## Task
The listing that follows should be copied in full, exactly as written.

====== Source data

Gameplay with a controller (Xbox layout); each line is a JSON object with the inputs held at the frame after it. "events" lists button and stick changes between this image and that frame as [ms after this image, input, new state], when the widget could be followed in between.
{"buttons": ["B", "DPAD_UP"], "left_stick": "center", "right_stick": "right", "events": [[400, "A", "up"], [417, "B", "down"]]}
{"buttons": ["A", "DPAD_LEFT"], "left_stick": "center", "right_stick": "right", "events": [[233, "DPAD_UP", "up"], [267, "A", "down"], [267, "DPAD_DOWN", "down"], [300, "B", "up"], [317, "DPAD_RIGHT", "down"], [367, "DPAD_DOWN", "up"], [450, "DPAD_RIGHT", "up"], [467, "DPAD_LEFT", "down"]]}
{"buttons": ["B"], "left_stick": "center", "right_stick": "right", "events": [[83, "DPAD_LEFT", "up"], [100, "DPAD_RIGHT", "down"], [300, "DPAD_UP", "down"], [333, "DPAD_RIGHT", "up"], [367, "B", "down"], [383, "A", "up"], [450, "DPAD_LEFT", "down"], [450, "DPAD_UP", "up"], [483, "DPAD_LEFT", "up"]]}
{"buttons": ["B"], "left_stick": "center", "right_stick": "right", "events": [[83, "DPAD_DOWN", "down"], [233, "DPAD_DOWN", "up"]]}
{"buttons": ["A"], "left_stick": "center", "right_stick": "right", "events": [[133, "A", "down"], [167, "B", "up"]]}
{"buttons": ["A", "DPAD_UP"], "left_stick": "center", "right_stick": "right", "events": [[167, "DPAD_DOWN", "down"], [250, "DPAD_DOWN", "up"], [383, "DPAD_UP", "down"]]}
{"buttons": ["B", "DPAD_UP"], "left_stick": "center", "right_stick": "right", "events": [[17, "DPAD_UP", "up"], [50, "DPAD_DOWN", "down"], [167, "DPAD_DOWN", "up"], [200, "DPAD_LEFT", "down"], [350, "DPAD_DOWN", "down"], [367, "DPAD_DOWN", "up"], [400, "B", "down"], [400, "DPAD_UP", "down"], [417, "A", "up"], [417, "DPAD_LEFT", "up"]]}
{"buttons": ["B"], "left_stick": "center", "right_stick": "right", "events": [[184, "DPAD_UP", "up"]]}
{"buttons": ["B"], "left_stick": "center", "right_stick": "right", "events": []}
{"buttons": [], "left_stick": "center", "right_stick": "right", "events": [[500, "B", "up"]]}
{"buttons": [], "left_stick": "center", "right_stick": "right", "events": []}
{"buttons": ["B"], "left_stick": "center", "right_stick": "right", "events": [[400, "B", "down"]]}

============

## Solution
Gameplay with a controller (Xbox layout); each line is a JSON object with the inputs held at the frame after it. "events" lists button and stick changes between this image and that frame as [ms after this image, input, new state], when the widget could be followed in between.
{"buttons": ["B", "DPAD_UP"], "left_stick": "center", "right_stick": "right", "events": [[400, "A", "up"], [417, "B", "down"]]}
{"buttons": ["A", "DPAD_LEFT"], "left_stick": "center", "right_stick": "right", "events": [[233, "DPAD_UP", "up"], [267, "A", "down"], [267, "DPAD_DOWN", "down"], [300, "B", "up"], [317, "DPAD_RIGHT", "down"], [367, "DPAD_DOWN", "up"], [450, "DPAD_RIGHT", "up"], [467, "DPAD_LEFT", "down"]]}
{"buttons": ["B"], "left_stick": "center", "right_stick": "right", "events": [[83, "DPAD_LEFT", "up"], [100, "DPAD_RIGHT", "down"], [300, "DPAD_UP", "down"], [333, "DPAD_RIGHT", "up"], [367, "B", "down"], [383, "A", "up"], [450, "DPAD_LEFT", "down"], [450, "DPAD_UP", "up"], [483, "DPAD_LEFT", "up"]]}
{"buttons": ["B"], "left_stick": "center", "right_stick": "right", "events": [[83, "DPAD_DOWN", "down"], [233, "DPAD_DOWN", "up"]]}
{"buttons": ["A"], "left_stick": "center", "right_stick": "right", "events": [[133, "A", "down"], [167, "B", "up"]]}
{"buttons": ["A", "DPAD_UP"], "left_stick": "center", "right_stick": "right", "events": [[167, "DPAD_DOWN", "down"], [250, "DPAD_DOWN", "up"], [383, "DPAD_UP", "down"]]}
{"buttons": ["B", "DPAD_UP"], "left_stick": "center", "right_stick": "right", "events": [[17, "DPAD_UP", "up"], [50, "DPAD_DOWN", "down"], [167, "DPAD_DOWN", "up"], [200, "DPAD_LEFT", "down"], [350, "DPAD_DOWN", "down"], [367, "DPAD_DOWN", "up"], [400, "B", "down"], [400, "DPAD_UP", "down"], [417, "A", "up"], [417, "DPAD_LEFT", "up"]]}
{"buttons": ["B"], "left_stick": "center", "right_stick": "right", "events": [[184, "DPAD_UP", "up"]]}
{"buttons": ["B"], "left_stick": "center", "right_stick": "right", "events": []}
{"buttons": [], "left_stick": "center", "right_stick": "right", "events": [[500, "B", "up"]]}
{"buttons": [], "left_stick": "center", "right_stick": "right", "events": []}
{"buttons": ["B"], "left_stick": "center", "right_stick": "right", "events": [[400, "B", "down"]]}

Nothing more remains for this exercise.